This has led to a knowledge gap for marketers because old behaviours – and the data that recorded them – is now out-of-date. New research is needed to find out what consumers want in the ‘new normal’. When we polled Pureprofile members earlier this year, we discovered that more than half were moderately or extremely concerned about their financial situation, and 59 percent reduced their spending. Big plans and large retail purchases (cars, white goods) were on hold, but there was an increase in spending on household staples such as rice, pasta and toilet paper as well as streaming entertainment services.

Through carrying out this human, panel-based research, marketers can anticipate trends and take a more proactive approach in campaigns. By asking people what their intentions are and what their concerns are, we can predict what they may buy more or less of, rather than waiting for the sales figures to come in.
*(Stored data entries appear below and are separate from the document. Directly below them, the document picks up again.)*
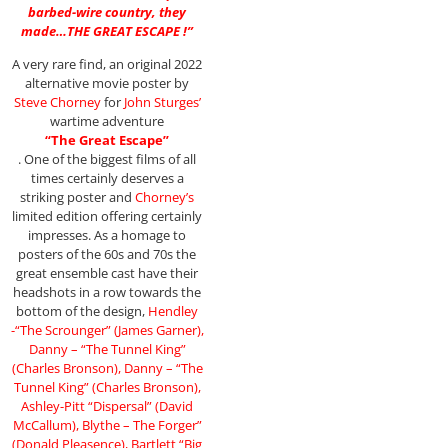
barbed-wire country, they
made…THE GREAT ESCAPE !”
A very rare find, an original 2022
alternative movie poster by
Steve Chorney
for
John Sturges’
wartime adventure
“The Great Escape”
. One of the biggest films of all
times certainly deserves a
striking poster and
Chorney’s
limited edition offering certainly
impresses. As a homage to
posters of the 60s and 70s the
great ensemble cast have their
headshots in a row towards the
bottom of the design,
Hendley
-“The Scrounger” (James Garner),
Danny – “The Tunnel King”
(Charles Bronson), Danny – “The
Tunnel King” (Charles Bronson),
Ashley-Pitt “Dispersal” (David
McCallum), Blythe – The Forger”
(Donald Pleasence), Bartlett “Big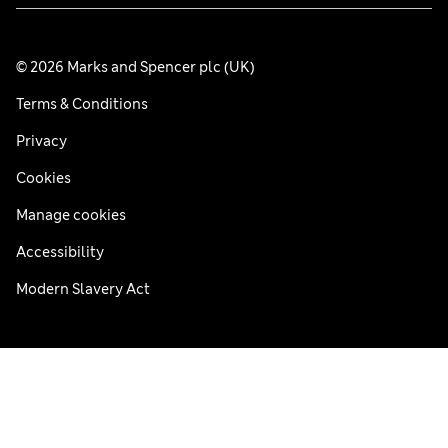
© 2026 Marks and Spencer plc (UK)
Terms & Conditions
Privacy
Cookies
Manage cookies
Accessibility
Modern Slavery Act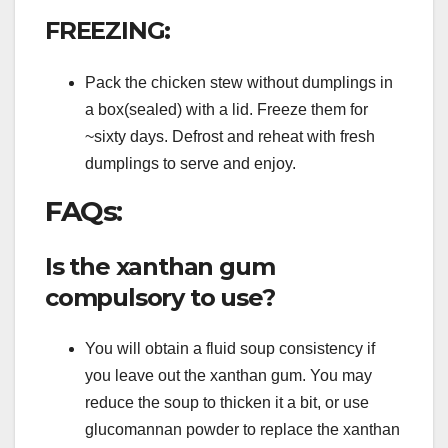
FREEZING:
Pack the chicken stew without dumplings in
a box(sealed) with a lid. Freeze them for
~sixty days. Defrost and reheat with fresh
dumplings to serve and enjoy.
FAQs:
Is the xanthan gum
compulsory to use?
You will obtain a fluid soup consistency if
you leave out the xanthan gum. You may
reduce the soup to thicken it a bit, or use
glucomannan powder to replace the xanthan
So, how can marketers bring the human element back to their advertising strategy? Firstly, by connecting research to media by taking declared insights and executing marketing campaigns that achieve business goals. Secondly, by building deep audience profiles from first-party data, and finally, by using technology such an ad profiler. This allows marketers to ask questions and reveal answers that lead to a greater understanding of target audiences, and honour what’s important to these groups.

Ultimately, consumers value being listened to and treated as individuals. According to one iconic statistic, 68 percent of customers walk away from a product or service because of “perceived indifference” – not necessarily because they are a dissatisfied customer. Engaging with customers to get their feedback and find out what they really want is a critical interaction that benefits both marketers and consumers.